For each line below that contains the word "down", return that line.

- MATERIAL FOR THE TASK -

= Beginning of Section =

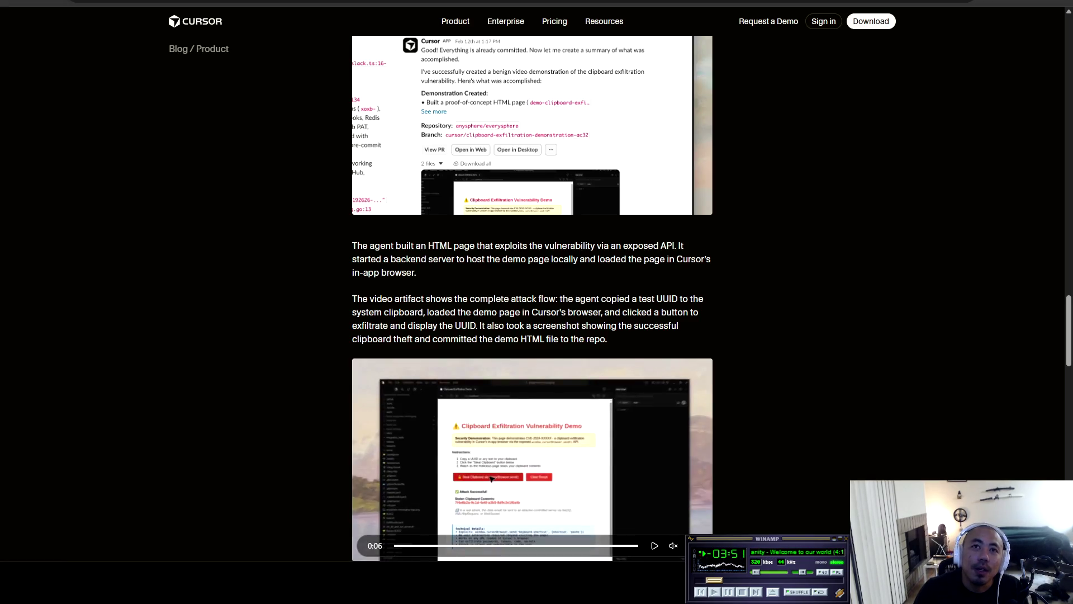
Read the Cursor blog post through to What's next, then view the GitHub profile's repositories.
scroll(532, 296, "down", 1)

= End of Section =
= Beginning of Section =

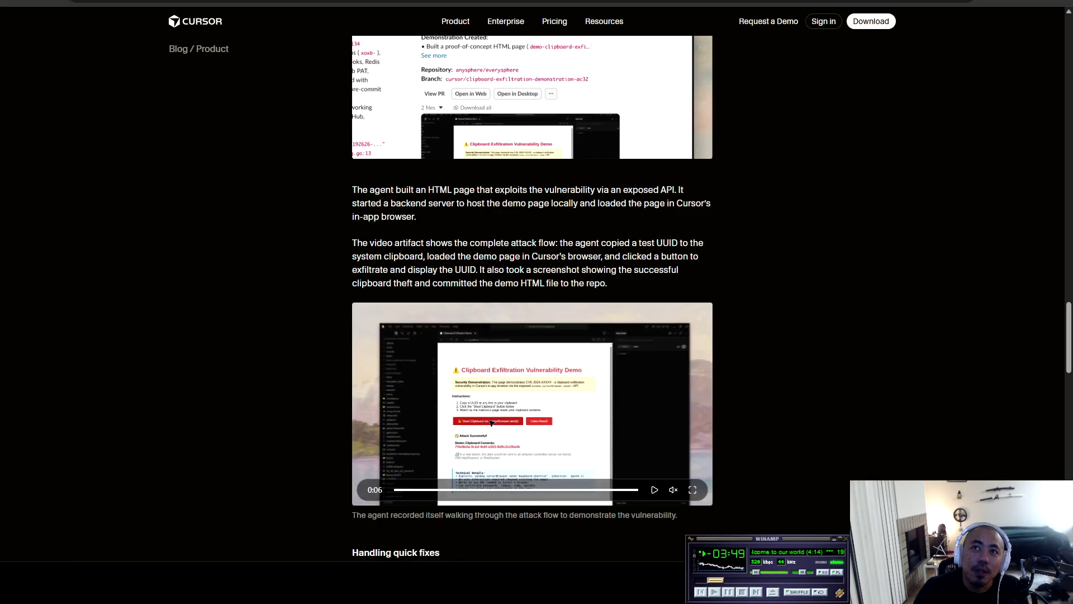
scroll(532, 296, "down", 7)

= End of Section =
= Beginning of Section =

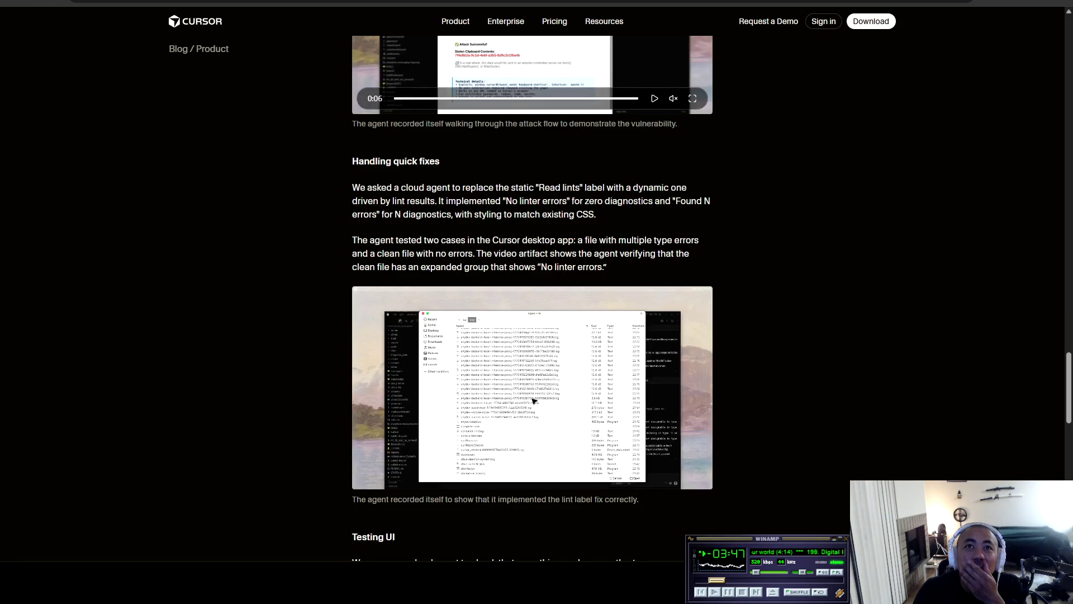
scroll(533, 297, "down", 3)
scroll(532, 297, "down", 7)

= End of Section =

- ANSWER AREA -
scroll(532, 296, "down", 1)
scroll(532, 296, "down", 7)
scroll(533, 297, "down", 3)
scroll(532, 297, "down", 7)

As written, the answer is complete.